> _Exercise prompt_: How many of the lines below contain the string "ingest" with its case matching? Reply with the number alone.

<<<<

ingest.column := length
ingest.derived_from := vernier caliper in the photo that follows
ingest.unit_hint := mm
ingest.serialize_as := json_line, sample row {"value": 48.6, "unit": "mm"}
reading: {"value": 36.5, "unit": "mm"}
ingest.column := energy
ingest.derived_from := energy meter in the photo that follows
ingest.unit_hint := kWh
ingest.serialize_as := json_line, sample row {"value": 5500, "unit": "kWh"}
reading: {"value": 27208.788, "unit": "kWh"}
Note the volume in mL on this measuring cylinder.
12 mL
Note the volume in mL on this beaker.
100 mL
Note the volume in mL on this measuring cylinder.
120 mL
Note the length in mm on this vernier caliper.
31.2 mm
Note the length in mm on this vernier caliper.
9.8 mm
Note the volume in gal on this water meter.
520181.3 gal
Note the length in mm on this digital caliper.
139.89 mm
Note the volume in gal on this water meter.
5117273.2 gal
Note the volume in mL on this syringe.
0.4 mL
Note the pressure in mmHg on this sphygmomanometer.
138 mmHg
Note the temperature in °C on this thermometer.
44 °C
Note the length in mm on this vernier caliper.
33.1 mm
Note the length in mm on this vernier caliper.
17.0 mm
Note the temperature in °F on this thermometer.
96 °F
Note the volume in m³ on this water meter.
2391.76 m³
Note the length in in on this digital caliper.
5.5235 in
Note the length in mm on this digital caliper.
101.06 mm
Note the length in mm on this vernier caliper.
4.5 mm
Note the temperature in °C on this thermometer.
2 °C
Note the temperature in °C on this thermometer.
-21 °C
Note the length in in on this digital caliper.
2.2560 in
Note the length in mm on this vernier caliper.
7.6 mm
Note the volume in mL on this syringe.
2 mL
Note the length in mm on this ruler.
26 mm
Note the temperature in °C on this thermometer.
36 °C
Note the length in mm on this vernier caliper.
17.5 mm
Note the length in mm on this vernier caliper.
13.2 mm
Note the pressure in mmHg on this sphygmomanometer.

>>>>

> _Answer section_: 8